--- DATA EXTRACT ---
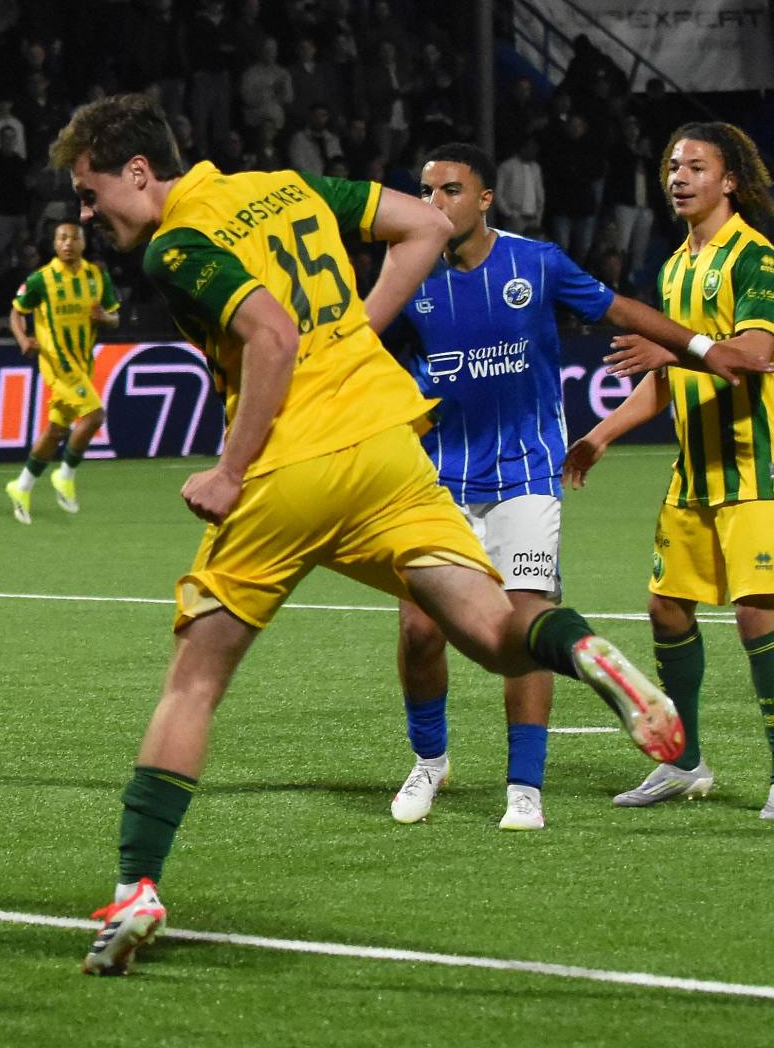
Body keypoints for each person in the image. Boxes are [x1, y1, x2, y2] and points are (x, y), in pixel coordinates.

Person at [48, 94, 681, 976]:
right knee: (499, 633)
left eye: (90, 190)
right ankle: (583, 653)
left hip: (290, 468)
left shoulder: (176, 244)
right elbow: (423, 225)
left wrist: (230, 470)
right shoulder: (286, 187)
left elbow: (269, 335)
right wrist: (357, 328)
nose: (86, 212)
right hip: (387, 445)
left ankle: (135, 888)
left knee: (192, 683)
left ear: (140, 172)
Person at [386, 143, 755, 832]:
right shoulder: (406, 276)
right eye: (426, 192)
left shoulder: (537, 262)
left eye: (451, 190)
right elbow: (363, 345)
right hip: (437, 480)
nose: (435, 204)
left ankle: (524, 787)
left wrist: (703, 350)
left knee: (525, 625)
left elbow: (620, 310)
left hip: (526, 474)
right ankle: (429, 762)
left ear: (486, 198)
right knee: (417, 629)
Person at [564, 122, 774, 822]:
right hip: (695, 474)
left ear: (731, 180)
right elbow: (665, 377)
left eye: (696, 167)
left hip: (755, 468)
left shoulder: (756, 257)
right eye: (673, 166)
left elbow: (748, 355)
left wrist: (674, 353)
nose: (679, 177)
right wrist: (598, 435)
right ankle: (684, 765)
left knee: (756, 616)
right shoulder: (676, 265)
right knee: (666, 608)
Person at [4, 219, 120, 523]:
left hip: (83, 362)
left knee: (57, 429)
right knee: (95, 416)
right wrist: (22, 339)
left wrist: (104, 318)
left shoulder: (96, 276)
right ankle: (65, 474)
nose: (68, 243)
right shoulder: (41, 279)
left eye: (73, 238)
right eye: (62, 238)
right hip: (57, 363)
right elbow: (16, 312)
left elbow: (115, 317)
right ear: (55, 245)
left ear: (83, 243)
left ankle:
---
--- DATA EXTRACT ---
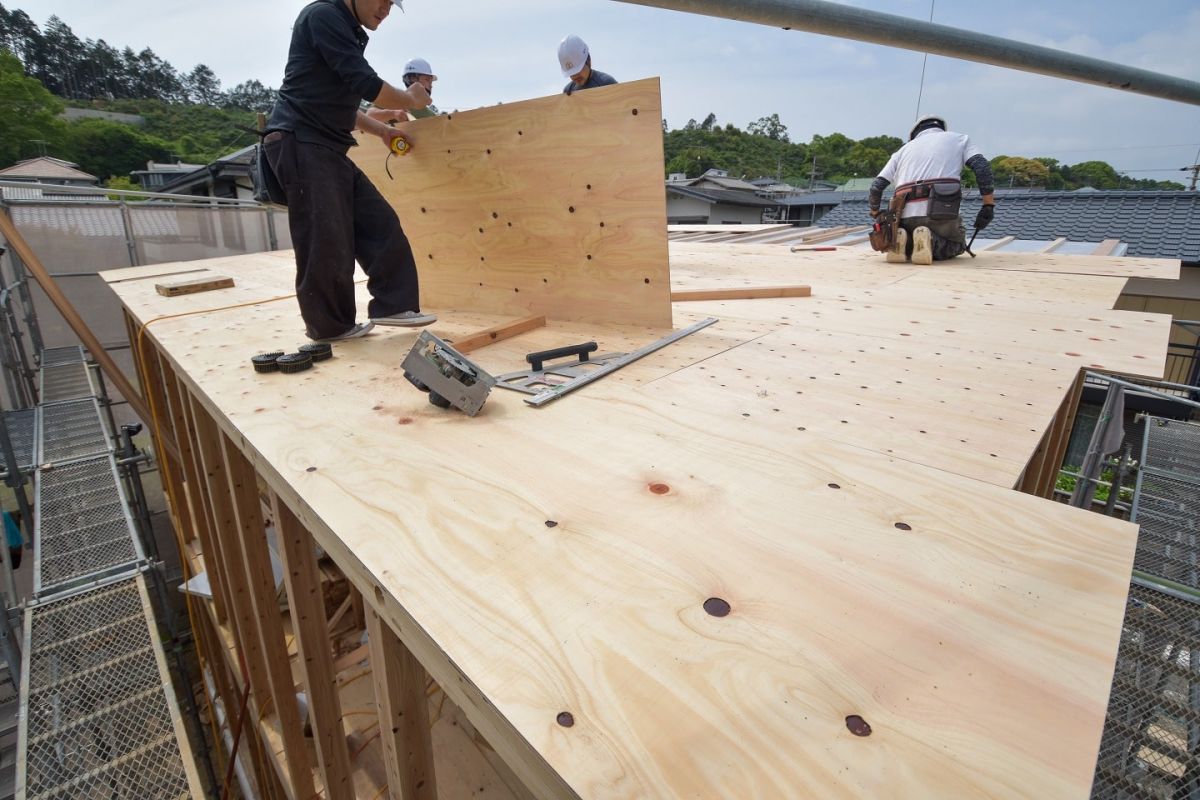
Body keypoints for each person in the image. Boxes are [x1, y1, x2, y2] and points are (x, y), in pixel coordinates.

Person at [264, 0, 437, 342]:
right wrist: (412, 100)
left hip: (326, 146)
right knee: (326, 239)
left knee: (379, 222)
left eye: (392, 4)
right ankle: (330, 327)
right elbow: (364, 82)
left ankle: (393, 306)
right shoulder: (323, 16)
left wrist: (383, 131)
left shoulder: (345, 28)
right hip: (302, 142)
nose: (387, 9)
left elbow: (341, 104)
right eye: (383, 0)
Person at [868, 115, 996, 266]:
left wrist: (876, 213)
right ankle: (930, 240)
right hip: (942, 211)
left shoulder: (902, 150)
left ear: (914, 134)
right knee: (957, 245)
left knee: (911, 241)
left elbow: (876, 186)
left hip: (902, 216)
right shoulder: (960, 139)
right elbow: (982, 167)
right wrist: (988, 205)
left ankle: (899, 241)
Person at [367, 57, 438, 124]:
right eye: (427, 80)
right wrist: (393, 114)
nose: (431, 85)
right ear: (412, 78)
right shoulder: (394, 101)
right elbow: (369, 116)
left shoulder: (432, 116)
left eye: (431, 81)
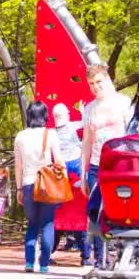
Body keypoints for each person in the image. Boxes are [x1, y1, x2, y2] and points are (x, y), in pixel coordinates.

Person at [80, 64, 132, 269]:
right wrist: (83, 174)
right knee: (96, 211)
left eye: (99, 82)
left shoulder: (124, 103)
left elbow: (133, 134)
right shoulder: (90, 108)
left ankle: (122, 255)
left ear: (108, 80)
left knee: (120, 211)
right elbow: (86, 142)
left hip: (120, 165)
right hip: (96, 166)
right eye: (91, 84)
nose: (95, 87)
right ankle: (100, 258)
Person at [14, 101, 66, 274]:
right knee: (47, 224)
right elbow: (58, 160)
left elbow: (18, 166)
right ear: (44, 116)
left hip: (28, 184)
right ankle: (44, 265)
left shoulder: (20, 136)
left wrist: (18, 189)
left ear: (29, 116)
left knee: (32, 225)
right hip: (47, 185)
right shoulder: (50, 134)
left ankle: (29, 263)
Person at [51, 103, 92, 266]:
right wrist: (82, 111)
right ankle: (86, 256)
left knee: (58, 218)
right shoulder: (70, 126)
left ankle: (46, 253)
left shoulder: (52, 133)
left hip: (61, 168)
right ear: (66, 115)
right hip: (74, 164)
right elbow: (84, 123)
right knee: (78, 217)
---
--- DATA EXTRACT ---
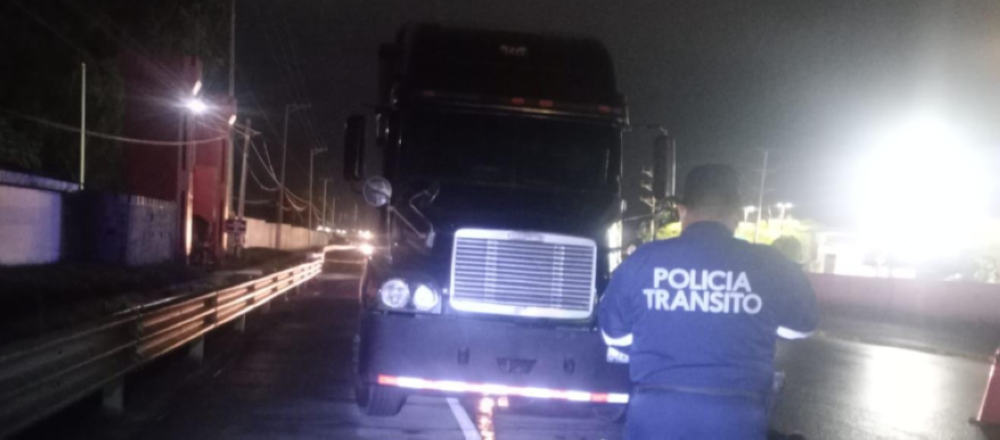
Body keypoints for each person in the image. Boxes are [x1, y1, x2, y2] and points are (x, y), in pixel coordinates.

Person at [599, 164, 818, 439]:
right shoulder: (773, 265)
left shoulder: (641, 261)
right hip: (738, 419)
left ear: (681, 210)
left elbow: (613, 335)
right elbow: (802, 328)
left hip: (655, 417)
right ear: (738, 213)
---
> [TASK GOAL] Using the data above, transcribe the lines that run from the line with "right shoulder: (90, 108)" to the line with "right knee: (78, 217)", both ends kept, and output nothing else.

> [RESPONSE TO THIS EXERCISE]
right shoulder: (90, 108)
left ankle: (122, 255)
left ear: (108, 80)
left knee: (120, 211)
right elbow: (86, 142)
left hip: (120, 165)
right hip: (96, 166)
right eye: (91, 84)
nose: (95, 87)
right ankle: (100, 258)
Person at [14, 101, 66, 274]:
right knee: (47, 224)
right elbow: (58, 160)
left elbow: (18, 166)
right ear: (44, 116)
left hip: (28, 184)
right ankle: (44, 265)
left shoulder: (20, 136)
left wrist: (18, 189)
left ear: (29, 116)
left knee: (32, 225)
right hip: (47, 185)
right shoulder: (50, 134)
left ankle: (29, 263)
Person at [51, 103, 92, 266]:
right wrist: (82, 111)
right ankle: (86, 256)
left knee: (58, 218)
right shoulder: (70, 126)
left ankle: (46, 253)
left shoulder: (52, 133)
left hip: (61, 168)
right ear: (66, 115)
right hip: (74, 164)
right elbow: (84, 123)
right knee: (78, 217)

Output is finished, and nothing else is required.